I am enormously passionate about driving both gender and racial equality at Alphalake Ai. In part, this is because in the words of my five year old, it’s just not fair. No one should ever be judged for the colour of their skin, their gender, their sexual orientation, the way that they dress, their accent, their age, their nationality… the list goes on.
I am a straight, white, cisgendered woman, so inherently privileged. I saw an eye-opening video several months ago talking about how privilege is not what we have but what we DON’T have to experience. I never have to worry about being shot because of the colour of my skin. I never have to worry about being beaten because of my sexual orientation. I don’t need to worry about the president discriminating against me because I am transgender.
But I do find myself as part of the minority in the tech industry. In a world where tomorrow’s jobs will be dominated by IT, technology, data analysis and Ai, there are not enough women studying these fields. But what is the flow on effect from this? And how do we correct it? Let’s start by taking a look at the stats.
Did you know that we are more than 73,488 days or more than 200 years away from closing the economic gender gap if we continue at the current rate?
Racial and Nationality Equality
In the health industry, it is easy to see doctors and health professionals of different nationalities and assume that racism isn’t a huge issue. This assumption is incorrect. Brexit brought out a wave of racism in the UK, with many healthcare workers feeling unsafe and being verbally abused. And while you may see a range of different coloured skins in the hospital setting, the statistics tell a different story at the senior levels.
Why is it so Important?
Beyond the obvious, in the tech space there are already concerns that artificial intelligence will amplify any inequality in society. There have been a number of examples of this already, as Ai algorithms are built using data from humans that incorporates the bias that already exists.
So, when a team of primarily men built the LinkedIn job search algorithm, it ended up showing more higher paying jobs to men that it did to women. When a group of white men built Pokemon Go, there were very few Pokemon located in black neighbourhoods, because the creators of the game weren’t as familiar with these areas.
When you apply that kind of bias to healthcare, it becomes not only unfair but dangerously so. A US based study examined the inbuilt bias in an algorithm that had been created by a health benefits organisation to predict health vulnerabilities. Because the algorithm collated future risk of health problems to past health costs, the health risks in black patients were vastly underestimated.

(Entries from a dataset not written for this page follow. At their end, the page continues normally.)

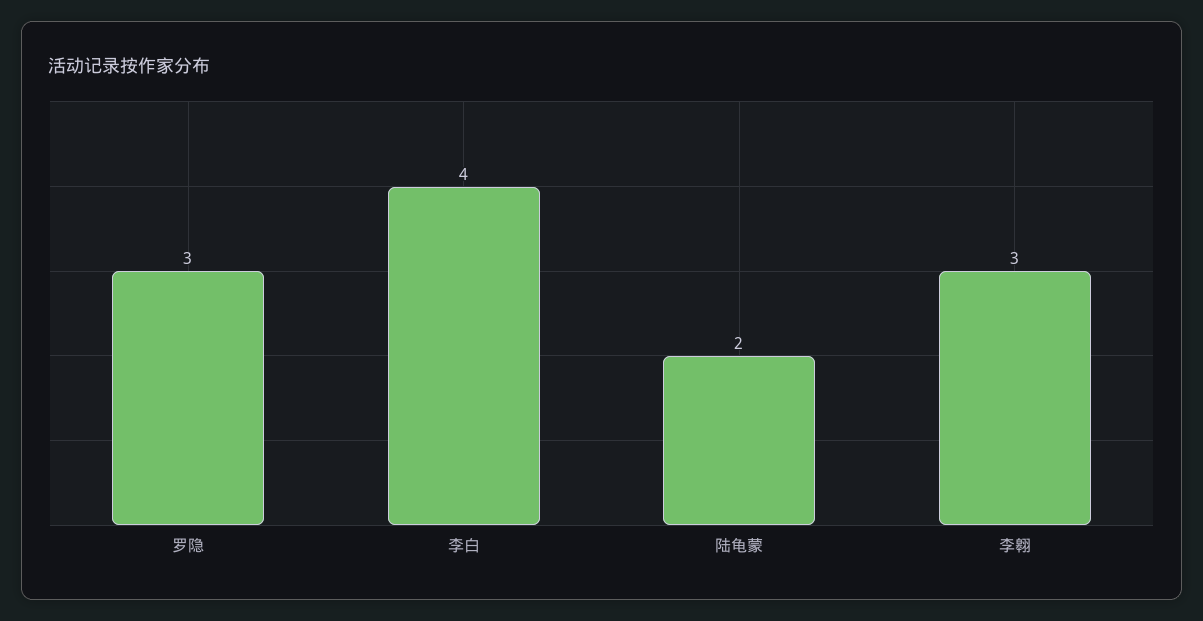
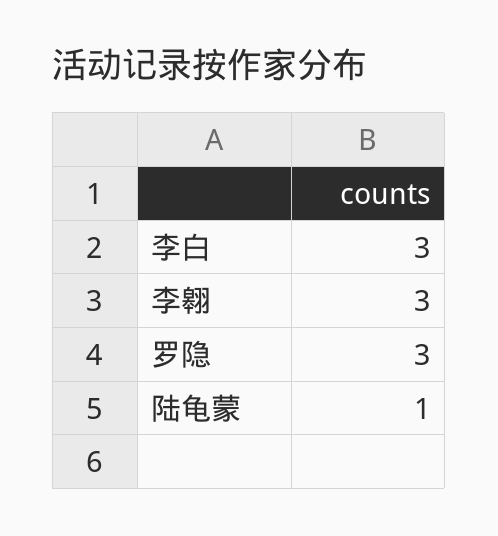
  {
    "罗隐": 3,
-   "李白": 4,
+   "李白": 3,
-   "陆龟蒙": 2,
+   "陆龟蒙": 1,
    "李翱": 3
  }

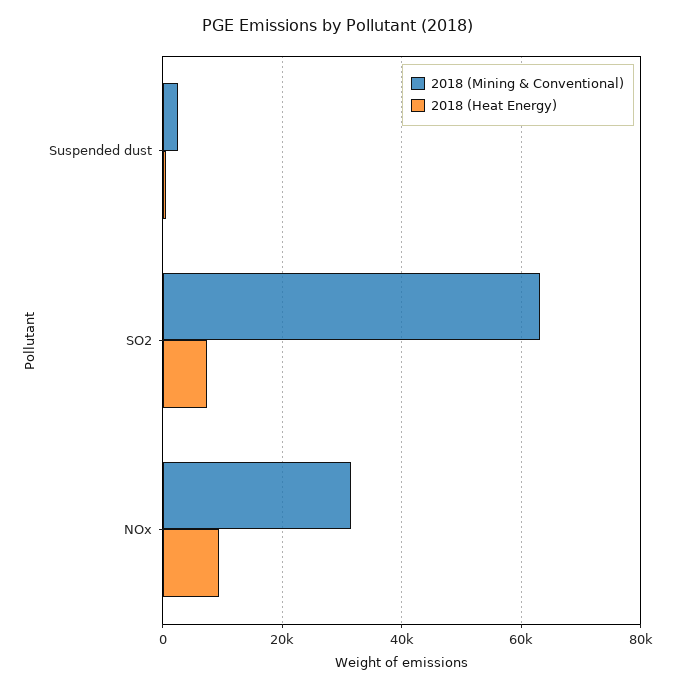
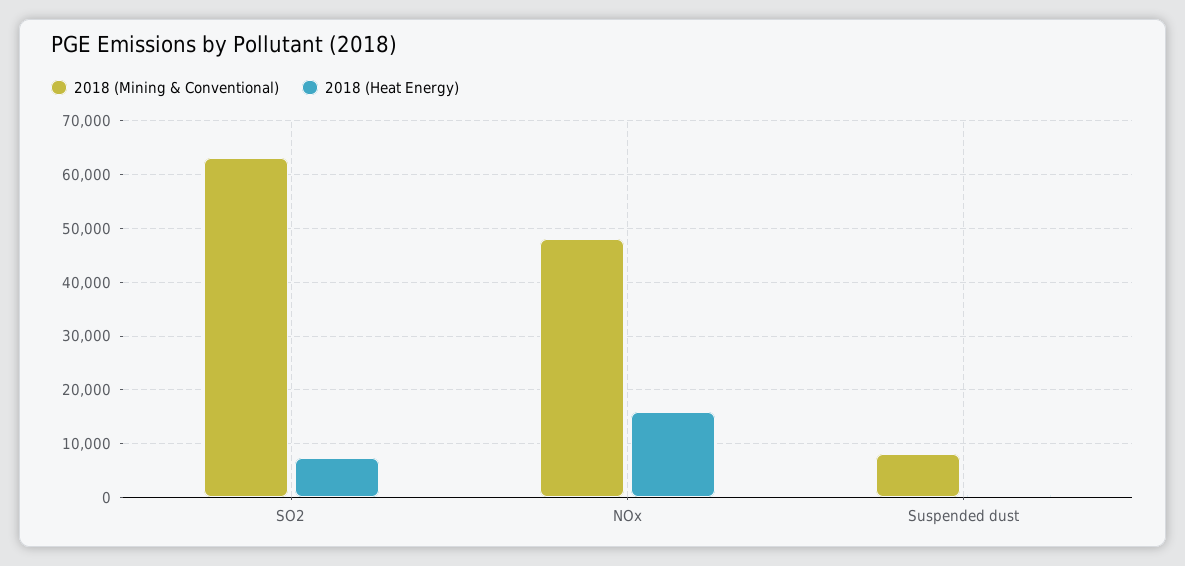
  {
    "2018 (Mining & Conventional)": {
-     "Suspended dust": 2000,
+     "Suspended dust": 8000,
      "SO2": 64000,
-     "NOx": 32000
+     "NOx": 48000
    },
    "2018 (Heat Energy)": {
      "Suspended dust": 0,
      "SO2": 8000,
-     "NOx": 10000
+     "NOx": 16000
    }
  }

As a group, the black patients had less access to care even when they were unwell compared to white patients, and therefore much less money had been spent treating them. This wasn’t an accurate picture of the health of the patients, and in fact this kind of bias is self-perpetuating and prevents minority groups from ever receiving an equal quality of care.
A major issue here is that frequently there is no transparency around bias in algorithms. Ai calculations are often referred to as a “black box” because the complexity of calculations and the breadth of data make it hard to understand the source and influences on the outcomes or predictions.
So what can we do?
Here at Alphalake Ai, we are fortunate enough to work with a truly global team. I am the token Aussie, working with people in the UK, India, the UAE, Tanzania, Latvia… Everyone brings a unique skill set and perspective and we all have a voice in discussions which impact the company.
We also have a number of highly intelligent women in the team, both in tech roles and leadership roles. But we aren’t resting on our laurels because there is still a long way to go to reach equity.
Interaction Institute for Social Change | Artist: Angus Maguire
Some of the steps that we are taking to work towards a more equitable and diverse workplace include:
- Ensuring a representation of different races, nationalities and genders on our event panels
- Analysing and questioning data sources and assumptions of collaboration to minimise bias in data sets wherever possible
- Offering equal training and promotion opportunities regardless of what country you live in and your gender
- Having regular conversations
- Speaking out on social media and in real life against racism, ageism, and sexism
- Learning about and celebrating events from our teams different cultural backgrounds
- Encouraging every team member to have a voice and share their opinion in our team meetings
- Offering flexible working hours and arrangements
Equality should be top of mind for us all. Because these stats just aren’t good enough and I passionately believe that each and every one of us has a responsibility to work towards equity in the workplace and at home. The standard that you walk past is the standard that you accept and I, for one, refuse to accept the status quo.